TEMPO.CO, Jakarta - Kantor Perwakilan Dagang Amerika Serikat (USTR) merilis daftar hambatan perdagangan yang dialami 59 negara di dunia terhadap AS. Daftar-daftar negara tersebut tercantum dalam laporan tahunan National Trade Estimate Report on Foreign Trade Barriers 2025 yang diterbitkan pada Senin, 31 Maret 2025.
Dalam laporan setebal 397 lembar itu, USTR menjabarkan 14 kategori yang dapat memicu ketegangan hubungan dagang antarnegara dengan Amerika Serikat, mulai dari kebijakan impor, ketenagakerjaan, subsidi, lingkungan, hingga kebersihan. Adapun negara-negara yang menjadi sorotan tersebar di berbagai benua, termasuk Indonesia.
Baca berita dengan sedikit iklan, klik di sini
“Maraknya korupsi merupakan keluhan yang terus-menerus datang dari perusahaan-perusahaan AS yang berdagang atau berinvestasi di negara-negara lain. Korupsi muncul dalam berbagai bentuk serta mempengaruhi perdagangan dan pembangunan dengan berbagai cara,” tulis USTR dalam pembukaan laporannya.

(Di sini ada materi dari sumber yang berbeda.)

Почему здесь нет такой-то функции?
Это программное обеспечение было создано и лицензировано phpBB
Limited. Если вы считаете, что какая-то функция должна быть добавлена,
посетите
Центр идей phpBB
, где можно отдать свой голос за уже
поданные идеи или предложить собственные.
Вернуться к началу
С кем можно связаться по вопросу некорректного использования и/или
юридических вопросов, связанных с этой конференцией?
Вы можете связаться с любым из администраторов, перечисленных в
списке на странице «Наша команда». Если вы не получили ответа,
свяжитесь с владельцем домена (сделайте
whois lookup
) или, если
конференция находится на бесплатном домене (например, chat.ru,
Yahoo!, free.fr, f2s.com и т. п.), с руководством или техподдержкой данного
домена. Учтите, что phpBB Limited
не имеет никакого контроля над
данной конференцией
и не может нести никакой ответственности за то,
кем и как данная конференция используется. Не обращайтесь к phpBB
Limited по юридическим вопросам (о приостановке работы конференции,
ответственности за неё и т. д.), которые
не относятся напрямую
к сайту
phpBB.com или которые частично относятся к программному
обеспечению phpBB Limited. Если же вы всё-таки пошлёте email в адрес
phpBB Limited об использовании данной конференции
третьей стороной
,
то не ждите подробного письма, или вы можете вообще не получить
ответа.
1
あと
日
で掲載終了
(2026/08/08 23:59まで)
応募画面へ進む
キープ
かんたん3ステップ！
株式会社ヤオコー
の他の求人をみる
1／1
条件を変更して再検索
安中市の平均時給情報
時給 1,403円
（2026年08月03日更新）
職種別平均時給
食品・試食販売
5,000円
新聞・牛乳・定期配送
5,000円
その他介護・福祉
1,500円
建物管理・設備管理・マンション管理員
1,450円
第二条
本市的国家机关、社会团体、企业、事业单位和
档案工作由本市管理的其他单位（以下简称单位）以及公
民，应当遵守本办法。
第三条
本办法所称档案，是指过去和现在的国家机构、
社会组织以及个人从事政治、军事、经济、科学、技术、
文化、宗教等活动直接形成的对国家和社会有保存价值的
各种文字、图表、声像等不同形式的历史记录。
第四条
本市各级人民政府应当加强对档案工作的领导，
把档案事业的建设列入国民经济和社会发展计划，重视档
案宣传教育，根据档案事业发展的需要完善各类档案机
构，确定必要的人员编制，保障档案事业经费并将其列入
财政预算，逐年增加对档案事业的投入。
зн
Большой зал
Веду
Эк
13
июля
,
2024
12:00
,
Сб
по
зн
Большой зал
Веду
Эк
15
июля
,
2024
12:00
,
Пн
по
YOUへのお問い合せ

Selain itu, USTR juga menjelaskan sejumlah dampak hambatan asing terhadap perdagangan Amerika Serikat. Mereka menilai hambatan perdagangan atau praktik distorsi perdagangan lainnya mempengaruhi ekspor AS ke pasar luar negeri, karena secara efektif mengenakan biaya pada ekspor yang tidak dikenakan pada barang yang diproduksi di pasar impor.
“Praktik perdagangan yang tidak adil ini melemahkan daya saing eksportir AS. Dalam beberapa kasus, ada yang mencegah barang AS memasuki pasar luar negeri sepenuhnya,” kata USTR. Lantas, negara mana sajakah yang masuk dalam daftar?
Daftar Negara yang Disebut AS sebagai Penghambat Perdagangan
Berikut 59 negara mitra perdagangan AS yang dituding mempunyai sejumlah kebijakan yang menghambat praktik perdagangan antarnegara:
- Algeria
- Angola
- Liga Arab, yang terdiri atas Otoritas Palestina dan negara-negara yang terdiri atas Aljazair, Bahrain, Komoro, Djibouti, Mesir, Irak, Yordania, Kuwait, Lebanon, Libya, Mauritania, Maroko, Oman, Qatar, Arab Saudi, Somalia, Sudan, Suriah, Tunisia, Uni Emirat Arab (UEA), dan Yaman.
- Argentina
- Australia
- Bangladesh
- Bolivia
- Brasil
- Brunei Darussalam
- Kamboja
- Kanada
- Cile
- Cina
- Kolombia
- Kosta Rika
- Pantai Gading
- Republik Dominika
- Ekuador
- Mesir
- El Savador
- Ethiopia
- Uni Eropa
- Ghana
- Guatemala
- Dewan Kerja Sama Teluk atau Gulf Cooperation Council (GCC) yang terdiri atas Bahrain, Kuwait, Oman, Qatar, Arab Saudi, dan UEA
- Honduras
- Hong Kong
- India
- Indonesia
- Israel
- Jepang
- Yordania
- Kenya
- Korea Selatan
- Laos
- Malaysia
- Meksiko
- Maroko
- Selandia Baru
- Nikaragua
- Nigeria
- Norwegia
- Pakistan
- Panama
- Paraguay
- Peru
- Filipina
- Rusia
- Singapura
- Afrika Selatan
- Swiss
- Taiwan
- Thailand
- Tunisia
- Turki
- Ukraina
- Inggris
- Uruguay
- Vietnam
Pada bagian lampiran dalam laporan yang sama, USTR juga memaparkan laporan tentang kemajuan AS dalam mengurangi hambatan terkait perdagangan terhadap ekspor teknologi pengurangan intensitas gas rumah kaca. Hal tersebut sebagaimana diamanatkan oleh Undang-Undang Kebijakan Energi Tahun 2025.
“Sebagaimana dijelaskan dalam laporan GHGIRT Tahun 2006, satu hambatan terhadap ekspor GHGIRT secara umum serupa dengan hambatan yang diidentifikasi dalam laporan NTE sehubungan dengan ekspor lain ke 25 negara berkembang. Misalnya, kurangnya transparansi regulasi dan infrastruktur hukum yang kuat; sektor minyak dan energi yang dikendalikan negara …” tulis USTR.